Volatility has become a hot topic in this era of instant communications, spawning a great deal of research in empirical finance and time series econometrics. Providing an overview of the most recent advances, Handbook of Volatility Models and Their Applications explores key concepts and topics essential for modeling the volatility of financial time series, both univariate and multivariate, parametric and non-parametric, high-frequency and low-frequency.
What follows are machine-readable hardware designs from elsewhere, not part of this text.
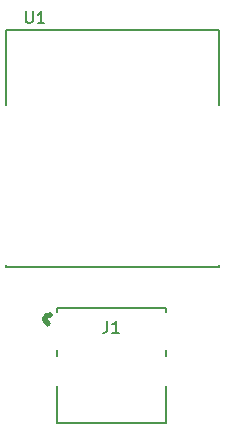
<source format=gbr>
%TF.GenerationSoftware,KiCad,Pcbnew,8.0.4*%
%TF.CreationDate,2024-07-28T04:47:57-04:00*%
%TF.ProjectId,esp32-c3-wroom-socket,65737033-322d-4633-932d-77726f6f6d2d,rev?*%
%TF.SameCoordinates,Original*%
%TF.FileFunction,Legend,Top*%
%TF.FilePolarity,Positive*%
%FSLAX46Y46*%
G04 Gerber Fmt 4.6, Leading zero omitted, Abs format (unit mm)*
G04 Created by KiCad (PCBNEW 8.0.4) date 2024-07-28 04:47:57*
%MOMM*%
%LPD*%
G01*
G04 APERTURE LIST*
%ADD10C,0.150000*%
%ADD11C,0.127000*%
%ADD12C,0.152400*%
%ADD13C,0.508000*%
G04 APERTURE END LIST*
D10*
X118043095Y-49129819D02*
X118043095Y-49939342D01*
X118043095Y-49939342D02*
X118090714Y-50034580D01*
X118090714Y-50034580D02*
X118138333Y-50082200D01*
X118138333Y-50082200D02*
X118233571Y-50129819D01*
X118233571Y-50129819D02*
X118424047Y-50129819D01*
X118424047Y-50129819D02*
X118519285Y-50082200D01*
X118519285Y-50082200D02*
X118566904Y-50034580D01*
X118566904Y-50034580D02*
X118614523Y-49939342D01*
X118614523Y-49939342D02*
X118614523Y-49129819D01*
X119614523Y-50129819D02*
X119043095Y-50129819D01*
X119328809Y-50129819D02*
X119328809Y-49129819D01*
X119328809Y-49129819D02*
X119233571Y-49272676D01*
X119233571Y-49272676D02*
X119138333Y-49367914D01*
X119138333Y-49367914D02*
X119043095Y-49415533D01*
X124956110Y-75362254D02*
X124956110Y-76076539D01*
X124956110Y-76076539D02*
X124908491Y-76219396D01*
X124908491Y-76219396D02*
X124813253Y-76314635D01*
X124813253Y-76314635D02*
X124670396Y-76362254D01*
X124670396Y-76362254D02*
X124575158Y-76362254D01*
X125956110Y-76362254D02*
X125384682Y-76362254D01*
X125670396Y-76362254D02*
X125670396Y-75362254D01*
X125670396Y-75362254D02*
X125575158Y-75505111D01*
X125575158Y-75505111D02*
X125479920Y-75600349D01*
X125479920Y-75600349D02*
X125384682Y-75647968D01*
D11*
%TO.C,U1*%
X116380000Y-50760000D02*
X116380000Y-57090000D01*
X116380000Y-70760000D02*
X116380000Y-70630000D01*
X116380000Y-70760000D02*
X134380000Y-70760000D01*
X134380000Y-50760000D02*
X116380000Y-50760000D01*
X134380000Y-57090000D02*
X134380000Y-50760000D01*
X134380000Y-70760000D02*
X134380000Y-70630000D01*
D12*
%TO.C,J1*%
X120692044Y-74245435D02*
X120692044Y-74614229D01*
X120692044Y-77810642D02*
X120692044Y-78354834D01*
X120692044Y-80840037D02*
X120692044Y-83973634D01*
X120692044Y-83973634D02*
X129886844Y-83973634D01*
X129886844Y-74245435D02*
X120692044Y-74245435D01*
X129886844Y-74614233D02*
X129886844Y-74245435D01*
X129886844Y-78354834D02*
X129886844Y-77810636D01*
X129886844Y-83973634D02*
X129886844Y-80840037D01*
D13*
X119895104Y-75577307D02*
G75*
G02*
X120086544Y-74852578I161940J344872D01*
G01*
%TD*%
M02*

</source>
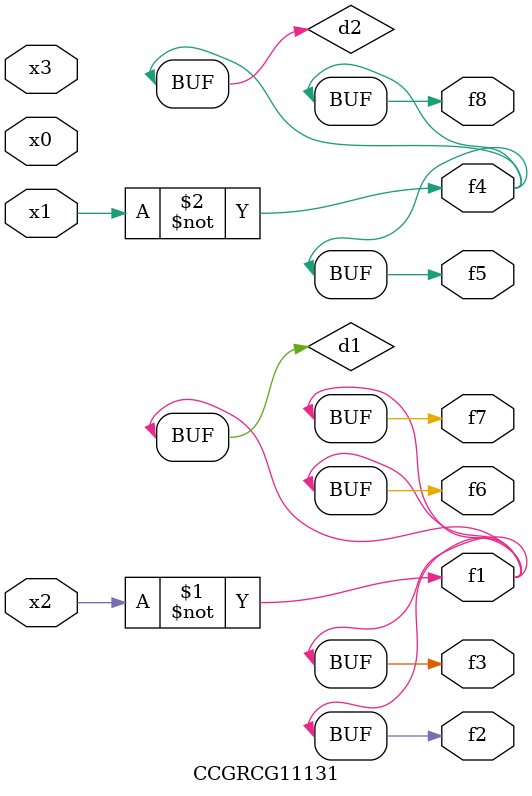
<source format=v>
module CCGRCG11131(
	input x0, x1, x2, x3,
	output f1, f2, f3, f4, f5, f6, f7, f8
);

	wire d1, d2;

	xnor (d1, x2);
	not (d2, x1);
	assign f1 = d1;
	assign f2 = d1;
	assign f3 = d1;
	assign f4 = d2;
	assign f5 = d2;
	assign f6 = d1;
	assign f7 = d1;
	assign f8 = d2;
endmodule

</source>
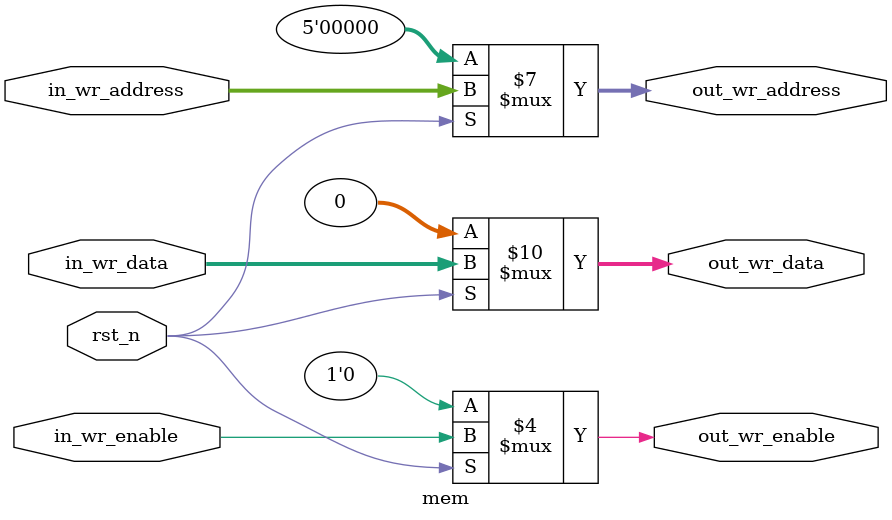
<source format=v>
/*
writtern by Yuyang Zhou, 
for the MIPS32 processor Jahangir pipeline stage4

*/
module mem(
    input                        rst_n,
    //incoming data
    input           [31:0]       in_wr_data,
    input           [4:0]        in_wr_address,
    input                        in_wr_enable,
    //output data
    output   reg    [31:0]       out_wr_data,
    output   reg    [4:0]        out_wr_address,
    output   reg                 out_wr_enable
);
//============================================================================
always @(*) begin
    if(rst_n == 1'b0) begin
        out_wr_data <= 32'h0000_0000;
        out_wr_address <= 5'b0_0000;
        out_wr_enable <= 1'b0;
    end
    else begin
        out_wr_data <= in_wr_data;
        out_wr_address <= in_wr_address;
        out_wr_enable <= in_wr_enable;
    end
end

endmodule
</source>
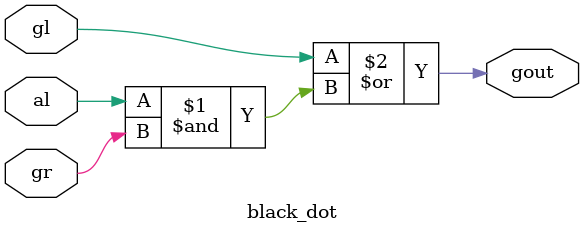
<source format=v>
module black_dot(gl,gr,al,gout);

input gl,al,gr;
output gout;

assign gout=gl | al&gr ;

endmodule

</source>
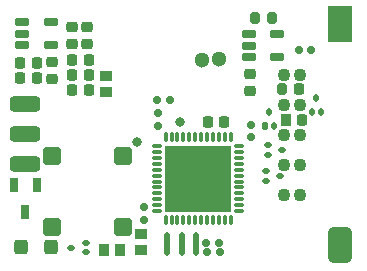
<source format=gts>
G04 Layer_Color=8388736*
%FSLAX25Y25*%
%MOIN*%
G70*
G01*
G75*
%ADD43C,0.03150*%
%ADD64R,0.03543X0.03937*%
G04:AMPARAMS|DCode=65|XSize=39.37mil|YSize=35.43mil|CornerRadius=9.84mil|HoleSize=0mil|Usage=FLASHONLY|Rotation=90.000|XOffset=0mil|YOffset=0mil|HoleType=Round|Shape=RoundedRectangle|*
%AMROUNDEDRECTD65*
21,1,0.03937,0.01575,0,0,90.0*
21,1,0.01969,0.03543,0,0,90.0*
1,1,0.01969,0.00787,0.00984*
1,1,0.01969,0.00787,-0.00984*
1,1,0.01969,-0.00787,-0.00984*
1,1,0.01969,-0.00787,0.00984*
%
%ADD65ROUNDEDRECTD65*%
%ADD66R,0.03937X0.03543*%
G04:AMPARAMS|DCode=67|XSize=23.62mil|YSize=27.56mil|CornerRadius=6.89mil|HoleSize=0mil|Usage=FLASHONLY|Rotation=90.000|XOffset=0mil|YOffset=0mil|HoleType=Round|Shape=RoundedRectangle|*
%AMROUNDEDRECTD67*
21,1,0.02362,0.01378,0,0,90.0*
21,1,0.00984,0.02756,0,0,90.0*
1,1,0.01378,0.00689,0.00492*
1,1,0.01378,0.00689,-0.00492*
1,1,0.01378,-0.00689,-0.00492*
1,1,0.01378,-0.00689,0.00492*
%
%ADD67ROUNDEDRECTD67*%
G04:AMPARAMS|DCode=68|XSize=39.37mil|YSize=31.5mil|CornerRadius=8.86mil|HoleSize=0mil|Usage=FLASHONLY|Rotation=90.000|XOffset=0mil|YOffset=0mil|HoleType=Round|Shape=RoundedRectangle|*
%AMROUNDEDRECTD68*
21,1,0.03937,0.01378,0,0,90.0*
21,1,0.02165,0.03150,0,0,90.0*
1,1,0.01772,0.00689,0.01083*
1,1,0.01772,0.00689,-0.01083*
1,1,0.01772,-0.00689,-0.01083*
1,1,0.01772,-0.00689,0.01083*
%
%ADD68ROUNDEDRECTD68*%
G04:AMPARAMS|DCode=69|XSize=29.53mil|YSize=47.24mil|CornerRadius=8.37mil|HoleSize=0mil|Usage=FLASHONLY|Rotation=90.000|XOffset=0mil|YOffset=0mil|HoleType=Round|Shape=RoundedRectangle|*
%AMROUNDEDRECTD69*
21,1,0.02953,0.03051,0,0,90.0*
21,1,0.01280,0.04724,0,0,90.0*
1,1,0.01673,0.01526,0.00640*
1,1,0.01673,0.01526,-0.00640*
1,1,0.01673,-0.01526,-0.00640*
1,1,0.01673,-0.01526,0.00640*
%
%ADD69ROUNDEDRECTD69*%
G04:AMPARAMS|DCode=70|XSize=48.94mil|YSize=48.94mil|CornerRadius=13.22mil|HoleSize=0mil|Usage=FLASHONLY|Rotation=90.000|XOffset=0mil|YOffset=0mil|HoleType=Round|Shape=RoundedRectangle|*
%AMROUNDEDRECTD70*
21,1,0.04894,0.02250,0,0,90.0*
21,1,0.02250,0.04894,0,0,90.0*
1,1,0.02644,0.01125,0.01125*
1,1,0.02644,0.01125,-0.01125*
1,1,0.02644,-0.01125,-0.01125*
1,1,0.02644,-0.01125,0.01125*
%
%ADD70ROUNDEDRECTD70*%
G04:AMPARAMS|DCode=71|XSize=17.72mil|YSize=25.59mil|CornerRadius=5.41mil|HoleSize=0mil|Usage=FLASHONLY|Rotation=270.000|XOffset=0mil|YOffset=0mil|HoleType=Round|Shape=RoundedRectangle|*
%AMROUNDEDRECTD71*
21,1,0.01772,0.01476,0,0,270.0*
21,1,0.00689,0.02559,0,0,270.0*
1,1,0.01083,-0.00738,-0.00345*
1,1,0.01083,-0.00738,0.00345*
1,1,0.01083,0.00738,0.00345*
1,1,0.01083,0.00738,-0.00345*
%
%ADD71ROUNDEDRECTD71*%
G04:AMPARAMS|DCode=72|XSize=23.62mil|YSize=27.56mil|CornerRadius=6.89mil|HoleSize=0mil|Usage=FLASHONLY|Rotation=0.000|XOffset=0mil|YOffset=0mil|HoleType=Round|Shape=RoundedRectangle|*
%AMROUNDEDRECTD72*
21,1,0.02362,0.01378,0,0,0.0*
21,1,0.00984,0.02756,0,0,0.0*
1,1,0.01378,0.00492,-0.00689*
1,1,0.01378,-0.00492,-0.00689*
1,1,0.01378,-0.00492,0.00689*
1,1,0.01378,0.00492,0.00689*
%
%ADD72ROUNDEDRECTD72*%
%ADD73O,0.01378X0.03740*%
%ADD74O,0.03740X0.01378*%
%ADD75R,0.22441X0.22441*%
G04:AMPARAMS|DCode=76|XSize=39.37mil|YSize=35.43mil|CornerRadius=9.84mil|HoleSize=0mil|Usage=FLASHONLY|Rotation=0.000|XOffset=0mil|YOffset=0mil|HoleType=Round|Shape=RoundedRectangle|*
%AMROUNDEDRECTD76*
21,1,0.03937,0.01575,0,0,0.0*
21,1,0.01969,0.03543,0,0,0.0*
1,1,0.01969,0.00984,-0.00787*
1,1,0.01969,-0.00984,-0.00787*
1,1,0.01969,-0.00984,0.00787*
1,1,0.01969,0.00984,0.00787*
%
%ADD76ROUNDEDRECTD76*%
G04:AMPARAMS|DCode=77|XSize=39.37mil|YSize=35.43mil|CornerRadius=0mil|HoleSize=0mil|Usage=FLASHONLY|Rotation=90.000|XOffset=0mil|YOffset=0mil|HoleType=Round|Shape=Octagon|*
%AMOCTAGOND77*
4,1,8,0.00886,0.01969,-0.00886,0.01969,-0.01772,0.01083,-0.01772,-0.01083,-0.00886,-0.01969,0.00886,-0.01969,0.01772,-0.01083,0.01772,0.01083,0.00886,0.01969,0.0*
%
%ADD77OCTAGOND77*%

G04:AMPARAMS|DCode=78|XSize=17.72mil|YSize=25.59mil|CornerRadius=5.41mil|HoleSize=0mil|Usage=FLASHONLY|Rotation=180.000|XOffset=0mil|YOffset=0mil|HoleType=Round|Shape=RoundedRectangle|*
%AMROUNDEDRECTD78*
21,1,0.01772,0.01476,0,0,180.0*
21,1,0.00689,0.02559,0,0,180.0*
1,1,0.01083,-0.00345,0.00738*
1,1,0.01083,0.00345,0.00738*
1,1,0.01083,0.00345,-0.00738*
1,1,0.01083,-0.00345,-0.00738*
%
%ADD78ROUNDEDRECTD78*%
G04:AMPARAMS|DCode=79|XSize=17.72mil|YSize=25.59mil|CornerRadius=0mil|HoleSize=0mil|Usage=FLASHONLY|Rotation=180.000|XOffset=0mil|YOffset=0mil|HoleType=Round|Shape=Octagon|*
%AMOCTAGOND79*
4,1,8,0.00443,-0.01280,-0.00443,-0.01280,-0.00886,-0.00837,-0.00886,0.00837,-0.00443,0.01280,0.00443,0.01280,0.00886,0.00837,0.00886,-0.00837,0.00443,-0.01280,0.0*
%
%ADD79OCTAGOND79*%

G04:AMPARAMS|DCode=80|XSize=19.69mil|YSize=78.74mil|CornerRadius=5.91mil|HoleSize=0mil|Usage=FLASHONLY|Rotation=180.000|XOffset=0mil|YOffset=0mil|HoleType=Round|Shape=RoundedRectangle|*
%AMROUNDEDRECTD80*
21,1,0.01969,0.06693,0,0,180.0*
21,1,0.00787,0.07874,0,0,180.0*
1,1,0.01181,-0.00394,0.03347*
1,1,0.01181,0.00394,0.03347*
1,1,0.01181,0.00394,-0.03347*
1,1,0.01181,-0.00394,-0.03347*
%
%ADD80ROUNDEDRECTD80*%
G04:AMPARAMS|DCode=81|XSize=62.99mil|YSize=62.99mil|CornerRadius=16.73mil|HoleSize=0mil|Usage=FLASHONLY|Rotation=180.000|XOffset=0mil|YOffset=0mil|HoleType=Round|Shape=RoundedRectangle|*
%AMROUNDEDRECTD81*
21,1,0.06299,0.02953,0,0,180.0*
21,1,0.02953,0.06299,0,0,180.0*
1,1,0.03347,-0.01476,0.01476*
1,1,0.03347,0.01476,0.01476*
1,1,0.03347,0.01476,-0.01476*
1,1,0.03347,-0.01476,-0.01476*
%
%ADD81ROUNDEDRECTD81*%
G04:AMPARAMS|DCode=82|XSize=102.36mil|YSize=51.18mil|CornerRadius=13.78mil|HoleSize=0mil|Usage=FLASHONLY|Rotation=180.000|XOffset=0mil|YOffset=0mil|HoleType=Round|Shape=RoundedRectangle|*
%AMROUNDEDRECTD82*
21,1,0.10236,0.02362,0,0,180.0*
21,1,0.07480,0.05118,0,0,180.0*
1,1,0.02756,-0.03740,0.01181*
1,1,0.02756,0.03740,0.01181*
1,1,0.02756,0.03740,-0.01181*
1,1,0.02756,-0.03740,-0.01181*
%
%ADD82ROUNDEDRECTD82*%
G04:AMPARAMS|DCode=83|XSize=122.05mil|YSize=82.68mil|CornerRadius=21.65mil|HoleSize=0mil|Usage=FLASHONLY|Rotation=270.000|XOffset=0mil|YOffset=0mil|HoleType=Round|Shape=RoundedRectangle|*
%AMROUNDEDRECTD83*
21,1,0.12205,0.03937,0,0,270.0*
21,1,0.07874,0.08268,0,0,270.0*
1,1,0.04331,-0.01969,-0.03937*
1,1,0.04331,-0.01969,0.03937*
1,1,0.04331,0.01969,0.03937*
1,1,0.04331,0.01969,-0.03937*
%
%ADD83ROUNDEDRECTD83*%
%ADD84R,0.08268X0.12205*%
%ADD85R,0.02559X0.04724*%
%ADD86C,0.05118*%
%ADD87C,0.04331*%
D43*
X57677Y47933D02*
D03*
X43504Y41437D02*
D03*
D64*
X93012Y48524D02*
D03*
X37787Y5307D02*
D03*
X32276D02*
D03*
D65*
X98524Y48524D02*
D03*
X66929Y47933D02*
D03*
X72441D02*
D03*
X97342Y58957D02*
D03*
X21752Y68504D02*
D03*
X27264D02*
D03*
X21752Y63583D02*
D03*
X27264D02*
D03*
X4528Y67716D02*
D03*
X10039D02*
D03*
X4528Y62598D02*
D03*
X10039D02*
D03*
X27264Y58661D02*
D03*
X21752D02*
D03*
D66*
X44783Y10728D02*
D03*
Y5217D02*
D03*
X33206Y57936D02*
D03*
Y63448D02*
D03*
D67*
X97264Y71850D02*
D03*
X101555D02*
D03*
X50217Y55216D02*
D03*
X54508D02*
D03*
X70846Y7677D02*
D03*
X66555D02*
D03*
X70945Y4528D02*
D03*
X66654D02*
D03*
D68*
X82579Y82579D02*
D03*
X88484D02*
D03*
D69*
X80610Y77165D02*
D03*
Y73425D02*
D03*
Y69685D02*
D03*
X90059D02*
D03*
Y77165D02*
D03*
X5217Y81201D02*
D03*
Y77461D02*
D03*
Y73721D02*
D03*
X14665D02*
D03*
Y81201D02*
D03*
D70*
X14724Y6201D02*
D03*
X4724D02*
D03*
D71*
X26280Y4528D02*
D03*
Y7677D02*
D03*
X21555Y6102D02*
D03*
X86910Y40256D02*
D03*
Y37106D02*
D03*
X91634Y38681D02*
D03*
X86417Y31594D02*
D03*
Y28445D02*
D03*
X91142Y30020D02*
D03*
D72*
X45768Y15374D02*
D03*
Y19665D02*
D03*
X50394Y46772D02*
D03*
Y51063D02*
D03*
X81398Y47126D02*
D03*
Y42835D02*
D03*
D73*
X52953Y15354D02*
D03*
X54921D02*
D03*
X56890D02*
D03*
X58858D02*
D03*
X60827D02*
D03*
X62795D02*
D03*
X64764D02*
D03*
X66732D02*
D03*
X68701D02*
D03*
X70669D02*
D03*
X72638D02*
D03*
X74606D02*
D03*
Y42913D02*
D03*
X72638D02*
D03*
X70669D02*
D03*
X68701D02*
D03*
X66732D02*
D03*
X64764D02*
D03*
X62795D02*
D03*
X60827D02*
D03*
X58858D02*
D03*
X56890D02*
D03*
X54921D02*
D03*
X52953D02*
D03*
D74*
X77559Y18307D02*
D03*
Y20276D02*
D03*
Y22244D02*
D03*
Y24213D02*
D03*
Y26181D02*
D03*
Y28150D02*
D03*
Y30118D02*
D03*
Y32087D02*
D03*
Y34055D02*
D03*
Y36024D02*
D03*
Y37992D02*
D03*
Y39961D02*
D03*
X50000D02*
D03*
Y37992D02*
D03*
Y36024D02*
D03*
Y34055D02*
D03*
Y32087D02*
D03*
Y30118D02*
D03*
Y28150D02*
D03*
Y26181D02*
D03*
Y24213D02*
D03*
Y22244D02*
D03*
Y20276D02*
D03*
Y18307D02*
D03*
D75*
X63779Y29134D02*
D03*
D76*
X80905Y63976D02*
D03*
Y58465D02*
D03*
X21752Y79527D02*
D03*
Y74016D02*
D03*
X26870Y79527D02*
D03*
Y74016D02*
D03*
X15059Y62402D02*
D03*
Y67913D02*
D03*
D77*
X91831Y58957D02*
D03*
D78*
X101575Y51279D02*
D03*
X104724D02*
D03*
X103150Y56004D02*
D03*
X89075Y46555D02*
D03*
X87500Y51279D02*
D03*
D79*
X85925Y46555D02*
D03*
D80*
X62992Y7382D02*
D03*
X58268D02*
D03*
X53543D02*
D03*
D81*
X14961Y36713D02*
D03*
X38583D02*
D03*
X14961Y13091D02*
D03*
X38583D02*
D03*
D82*
X5906Y53848D02*
D03*
Y43848D02*
D03*
Y33848D02*
D03*
D83*
X110925Y6890D02*
D03*
D84*
Y80512D02*
D03*
D85*
X6201Y18150D02*
D03*
X2461Y26850D02*
D03*
X9941Y27047D02*
D03*
D86*
X70866Y68898D02*
D03*
X65158Y68602D02*
D03*
D87*
X92246Y63657D02*
D03*
Y53657D02*
D03*
Y43657D02*
D03*
Y33658D02*
D03*
Y23658D02*
D03*
X97583D02*
D03*
Y63657D02*
D03*
Y33658D02*
D03*
Y53657D02*
D03*
Y43657D02*
D03*
M02*

</source>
Featuring contributions from international experts in the field, the book features numerous examples and applications from real-world projects and cutting-edge research, showing step by step how to use various methods accurately and efficiently when assessing volatility rates. Following a comprehensive introduction to the topic, readers are provided with three distinct sections that unify the statistical and practical aspects of volatility:

  • Autoregressive Conditional Heteroskedasticity and Stochastic Volatility presents ARCH and stochastic volatility models, with a focus on recent research topics including mean, volatility, and skewness spillovers in equity markets

  • Other Models and Methods presents alternative approaches, such as multiplicative error models, nonparametric and semi-parametric models, and copula-based models of (co)volatilities

  • Realized Volatility explores issues of the measurement of volatility by realized variances and covariances, guiding readers on how to successfully model and forecast these measures

Handbook of Volatility Models and Their Applications is an essential reference for academics and practitioners in finance, business, and econometrics who work with volatility models in their everyday work. The book also serves as a supplement for courses on risk management and volatility at the upper-undergraduate and graduate levels.

About the Author

Luc Bauwens, PhD, is Professor of Economics at the Université catholique de Louvain (Belgium), where he is also President of the Center for Operations Research and Econometrics (CORE). He has written more than 100 published papers on the topics of econometrics, statistics, and microeconomics.

Christian Hafner, PhD, is Professor and President of the Louvain School of Statistics, Biostatistics, and Actuarial Science (LSBA) at the Université catholique de Louvain (Belgium). He has published extensively in the areas of time series econometrics, applied nonparametric statistics, and empirical finance.

Sebastien Laurent, PhD, is Associate Professor of Econometrics in the Department of Quantitative Economics at Maastricht University (The Netherlands). Dr. Laurent's current areas of research interest include financial econometrics and computational econometrics.